What is being asked. Write out the data word for word and drop any picture you find.

Materials provided.
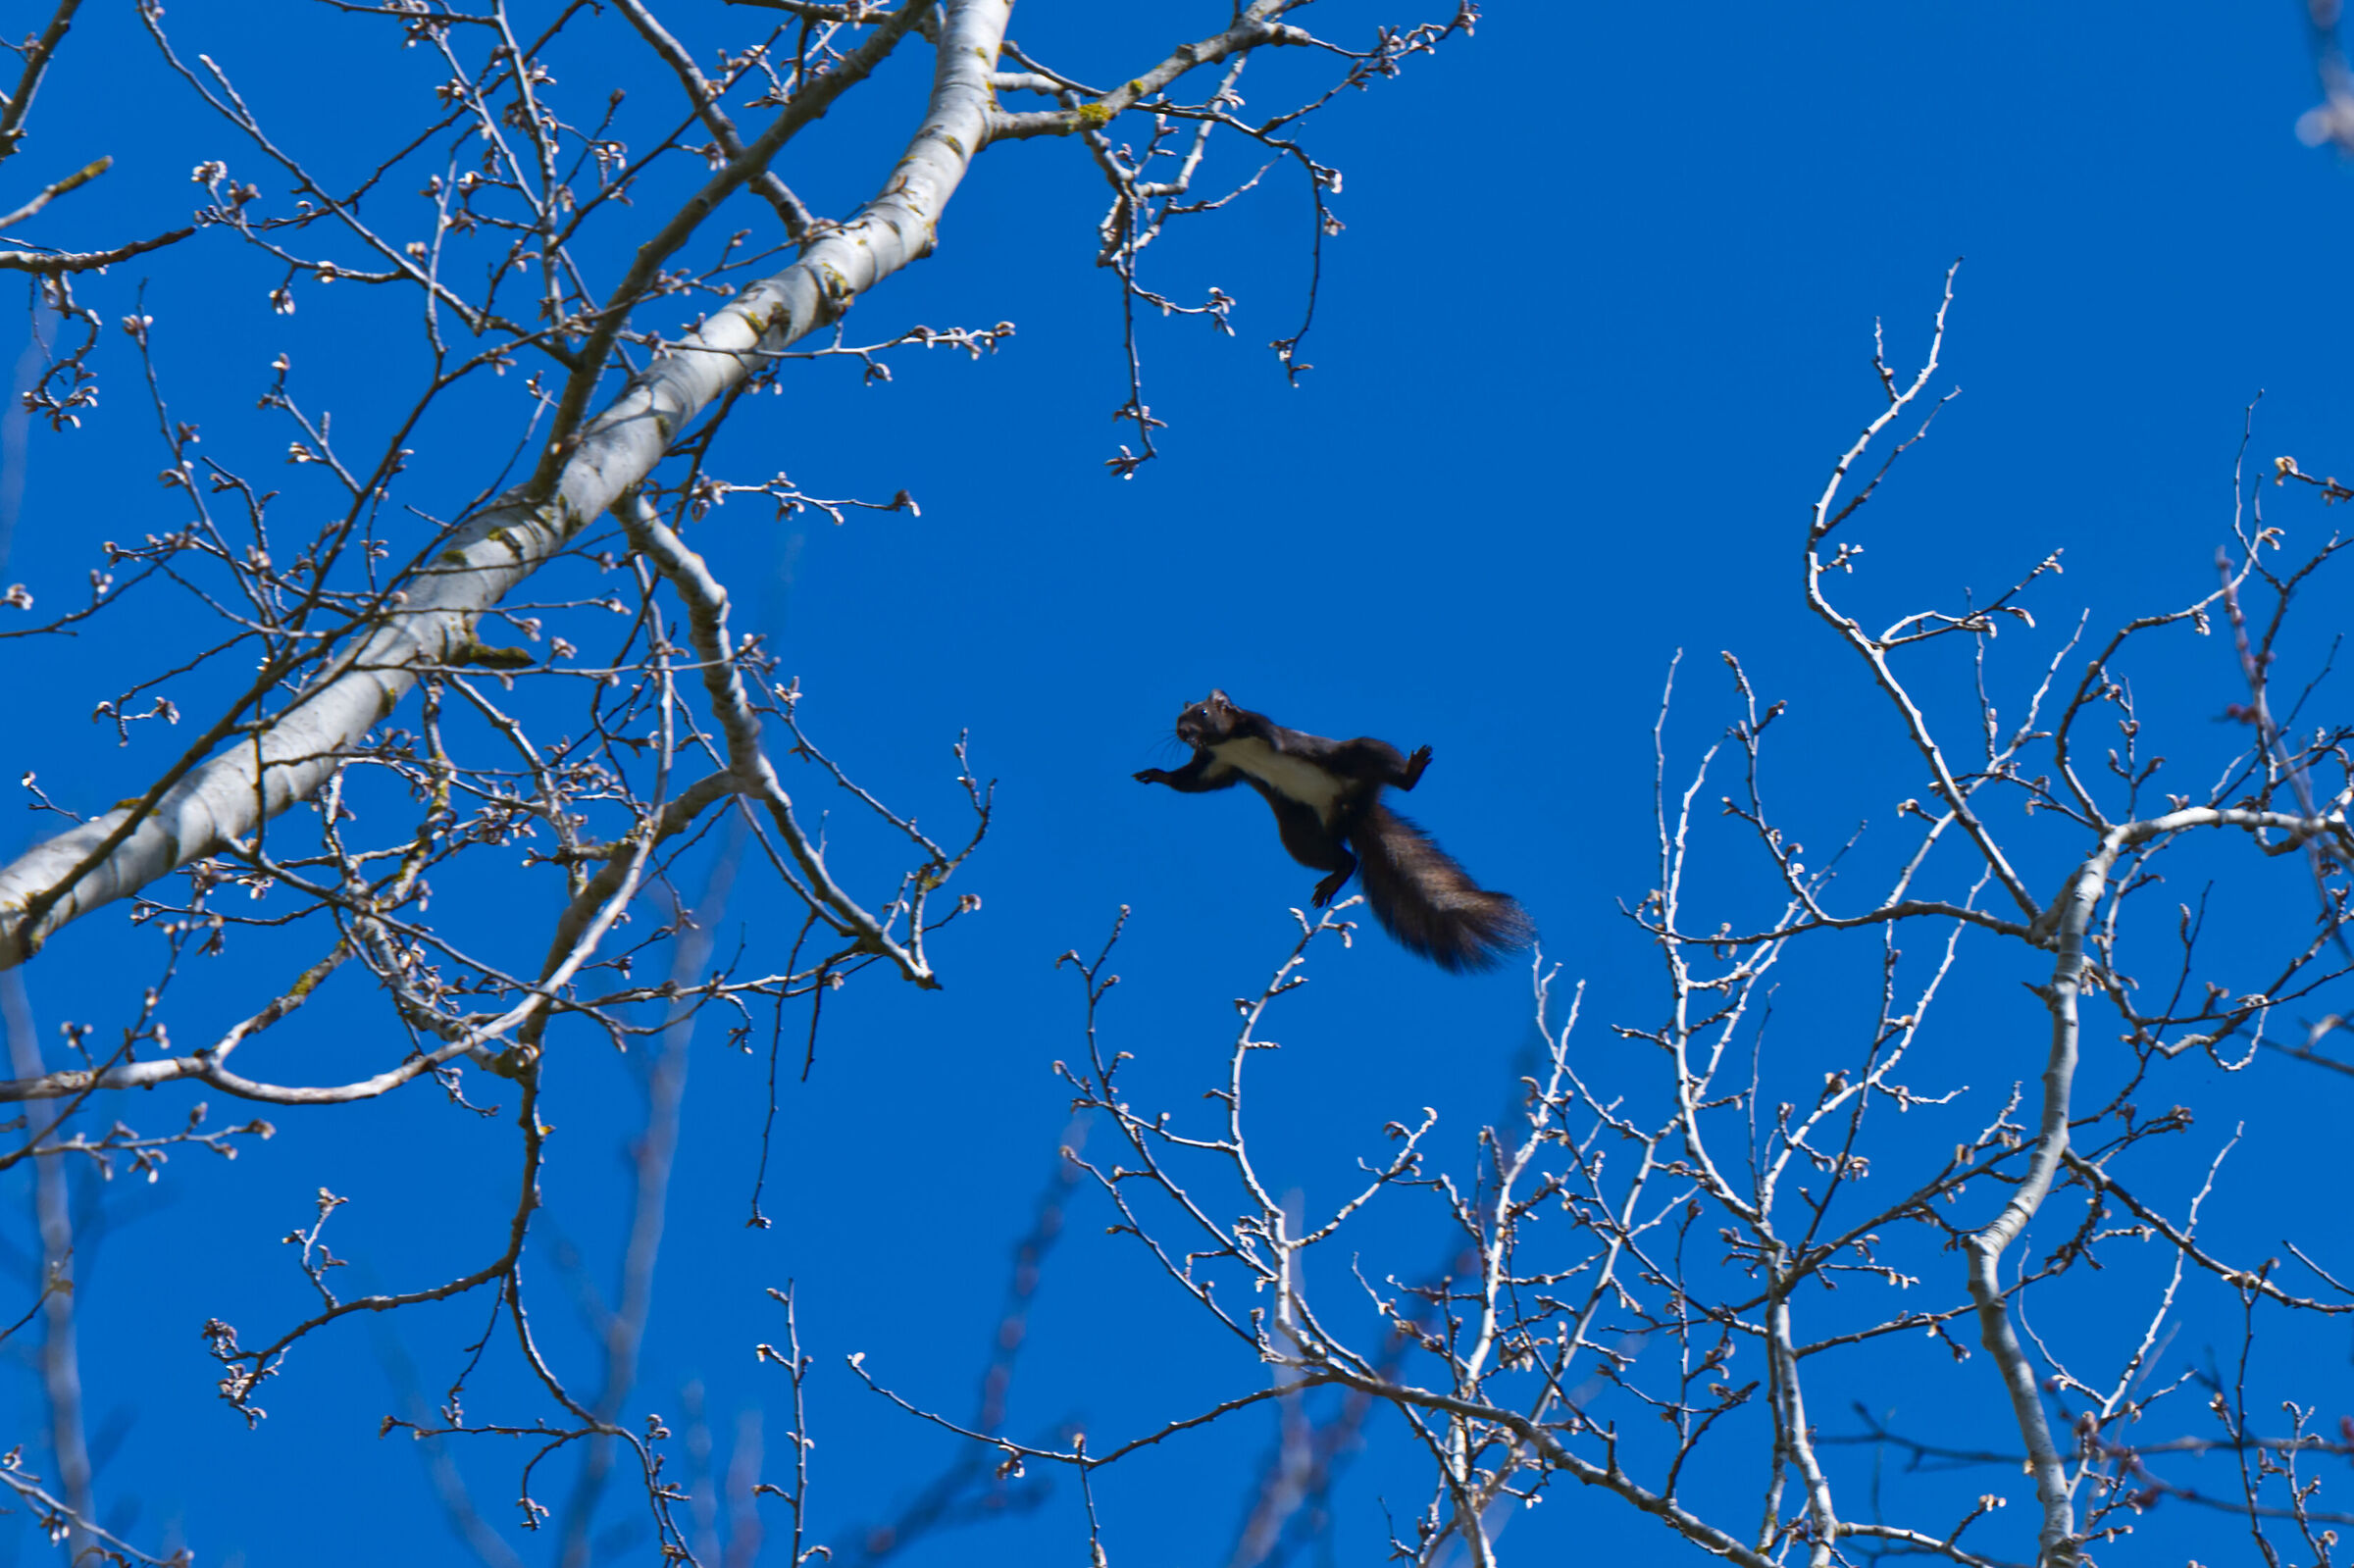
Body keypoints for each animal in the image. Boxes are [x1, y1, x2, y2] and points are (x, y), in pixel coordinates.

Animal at [1133, 690, 1534, 973]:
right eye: (1179, 717)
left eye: (1203, 712)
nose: (1183, 732)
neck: (1225, 742)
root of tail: (1352, 810)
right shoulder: (1217, 764)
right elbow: (1191, 782)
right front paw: (1156, 774)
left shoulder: (1254, 724)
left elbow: (1269, 734)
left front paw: (1271, 743)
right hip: (1300, 834)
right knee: (1342, 857)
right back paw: (1334, 877)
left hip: (1357, 754)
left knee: (1386, 772)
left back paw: (1411, 771)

Exercise solution.
Body keypoints for each animal in the image. Boxes are [x1, y1, x2, y2] and points are (x, y), in pixel coordinates.

Animal at [1133, 690, 1534, 973]:
right eye: (1179, 717)
left eye: (1203, 712)
nose: (1183, 732)
neck: (1225, 742)
root of tail: (1352, 810)
right shoulder: (1217, 764)
right elbow: (1191, 782)
right front paw: (1156, 774)
left shoulder: (1254, 724)
left elbow: (1269, 734)
left front paw: (1271, 743)
right hip: (1300, 834)
right knee: (1342, 857)
right back paw: (1334, 877)
left hip: (1357, 754)
left knee: (1386, 772)
left back paw: (1411, 771)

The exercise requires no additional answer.